The same invariants hold: always-integrated façade, percentage routing, shadow comparison, kill switch, deletion last. If you master the pattern for one service extraction, you can apply it to databases, UIs, vendors, and language migrations.

Choosing The First Cut

The first extraction is a capability exercise. Score candidate services on these axes:

AxisGood first cutBad first cut
Boundary clarityObvious seam, few callersTangled dependencies across the monolith
Blast radiusNon-customer-critical (reporting, notifications, search indexing)User-facing checkout, payment, auth
Data overlapSelf-contained tablesTables shared with several modules
Team readinessA team has slack to own itTeam already overloaded
ObservabilityEasy to trace and compare old vs newHidden in batch jobs or cron

The worst first cut is usually the most exciting one (recommendations, search, ML scoring) because those have the messiest dependencies on domain data. Pick the boring seam first.

Common Anti-Patterns During Migration

Even with strangler-fig correctly set up, these mistakes re-appear:

  • No façade, just call both paths from callers. Callers now contain routing logic; you have 40 routers instead of one, and rollback requires changing every caller.
  • Shadow comparison skipped. You route traffic directly at 10% without verifying new-service results match old. First incident follows.
  • Percentage routing without a kill switch. When the new service misbehaves, the only rollback is a code change, not a config flip.
  • Deleting the old code too early.
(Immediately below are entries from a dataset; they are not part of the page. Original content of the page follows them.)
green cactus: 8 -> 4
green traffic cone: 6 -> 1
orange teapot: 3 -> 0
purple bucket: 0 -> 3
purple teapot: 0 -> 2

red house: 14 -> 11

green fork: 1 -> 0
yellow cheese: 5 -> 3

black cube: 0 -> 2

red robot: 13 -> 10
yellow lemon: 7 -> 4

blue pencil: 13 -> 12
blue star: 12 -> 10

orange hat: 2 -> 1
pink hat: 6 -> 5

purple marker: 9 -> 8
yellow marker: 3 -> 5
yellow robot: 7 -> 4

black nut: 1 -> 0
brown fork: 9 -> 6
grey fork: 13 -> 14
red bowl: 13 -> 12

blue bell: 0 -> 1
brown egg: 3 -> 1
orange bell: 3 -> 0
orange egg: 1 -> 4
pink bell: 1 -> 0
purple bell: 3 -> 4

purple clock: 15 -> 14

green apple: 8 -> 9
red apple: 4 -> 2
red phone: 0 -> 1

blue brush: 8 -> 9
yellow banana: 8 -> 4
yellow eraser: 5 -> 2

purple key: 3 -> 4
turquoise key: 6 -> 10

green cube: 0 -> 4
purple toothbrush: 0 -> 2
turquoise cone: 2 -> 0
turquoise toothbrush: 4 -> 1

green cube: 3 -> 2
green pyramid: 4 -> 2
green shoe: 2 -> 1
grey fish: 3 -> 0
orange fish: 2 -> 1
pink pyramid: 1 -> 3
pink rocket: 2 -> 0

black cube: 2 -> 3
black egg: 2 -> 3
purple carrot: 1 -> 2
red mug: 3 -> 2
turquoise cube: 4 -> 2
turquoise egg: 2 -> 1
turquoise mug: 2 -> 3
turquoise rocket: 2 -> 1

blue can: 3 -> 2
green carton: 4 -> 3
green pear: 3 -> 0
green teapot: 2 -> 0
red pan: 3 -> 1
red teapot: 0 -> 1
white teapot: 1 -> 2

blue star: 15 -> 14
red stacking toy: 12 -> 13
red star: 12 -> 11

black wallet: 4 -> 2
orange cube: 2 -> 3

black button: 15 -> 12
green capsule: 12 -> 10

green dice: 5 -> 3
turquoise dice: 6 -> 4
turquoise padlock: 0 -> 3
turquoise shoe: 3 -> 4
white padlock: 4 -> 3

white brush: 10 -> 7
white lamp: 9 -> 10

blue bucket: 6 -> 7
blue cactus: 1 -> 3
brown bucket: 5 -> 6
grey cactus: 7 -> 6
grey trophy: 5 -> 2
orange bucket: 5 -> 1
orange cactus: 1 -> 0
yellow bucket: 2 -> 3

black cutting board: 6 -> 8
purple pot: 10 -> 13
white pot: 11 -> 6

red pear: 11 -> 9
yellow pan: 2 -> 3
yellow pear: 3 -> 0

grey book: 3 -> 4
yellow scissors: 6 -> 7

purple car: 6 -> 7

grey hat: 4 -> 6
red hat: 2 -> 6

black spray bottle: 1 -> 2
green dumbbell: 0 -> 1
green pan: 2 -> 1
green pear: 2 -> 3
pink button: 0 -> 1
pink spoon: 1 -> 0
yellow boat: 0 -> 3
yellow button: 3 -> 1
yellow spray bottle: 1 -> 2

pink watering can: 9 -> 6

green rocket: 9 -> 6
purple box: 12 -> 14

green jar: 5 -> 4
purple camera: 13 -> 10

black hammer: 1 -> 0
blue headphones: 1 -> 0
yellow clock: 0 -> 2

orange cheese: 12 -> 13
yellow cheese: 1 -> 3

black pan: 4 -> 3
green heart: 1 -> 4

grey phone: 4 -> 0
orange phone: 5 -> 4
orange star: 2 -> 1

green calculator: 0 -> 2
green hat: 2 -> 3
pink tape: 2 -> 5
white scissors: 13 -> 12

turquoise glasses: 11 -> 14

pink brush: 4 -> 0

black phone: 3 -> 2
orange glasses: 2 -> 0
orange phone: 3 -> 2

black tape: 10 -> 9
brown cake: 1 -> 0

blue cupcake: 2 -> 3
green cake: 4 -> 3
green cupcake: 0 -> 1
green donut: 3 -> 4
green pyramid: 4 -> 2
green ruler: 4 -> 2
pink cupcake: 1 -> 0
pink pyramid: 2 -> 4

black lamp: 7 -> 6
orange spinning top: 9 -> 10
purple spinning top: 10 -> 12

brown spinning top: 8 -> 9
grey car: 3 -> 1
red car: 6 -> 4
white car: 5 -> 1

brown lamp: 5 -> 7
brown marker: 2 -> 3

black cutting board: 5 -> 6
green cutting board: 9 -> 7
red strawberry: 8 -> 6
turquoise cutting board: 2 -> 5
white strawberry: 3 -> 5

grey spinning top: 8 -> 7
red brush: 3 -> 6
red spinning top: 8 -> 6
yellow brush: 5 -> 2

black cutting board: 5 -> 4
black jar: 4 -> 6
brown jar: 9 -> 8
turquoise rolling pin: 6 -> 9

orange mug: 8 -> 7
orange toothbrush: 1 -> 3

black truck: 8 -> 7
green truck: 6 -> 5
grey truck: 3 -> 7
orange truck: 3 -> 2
Before the new path has been authoritative for several weeks across peak traffic, keep the old code alive.
  • Extracting too many services at once. Each migration is a meaningful investment. Do one, stabilize, learn, then do the next.

Migration Observability

Tracing (concept 13) is essential during strangler-fig:

  • The façade must emit a span labelled path=old or path=new so you can compare latency and error rates.
  • Alert on divergence: if the shadow comparison shows > X% mismatch, stop routing.
  • Log correlation IDs in both paths so customer support can trace a single ticket through either system.

Without these, you will migrate, something will go wrong, and no one will know whether the problem is the new code or a pre-existing bug you never noticed in the old code.

How This Sits In The Module

This concept is the only one in cluster 1 that is a migration pattern (versus a style-selection pattern). Cluster 2 tells you where the seam should be; this concept tells you how to execute one seam safely. Clusters 3-5 are about operating the resulting services -- which matter only if the migration has been done well.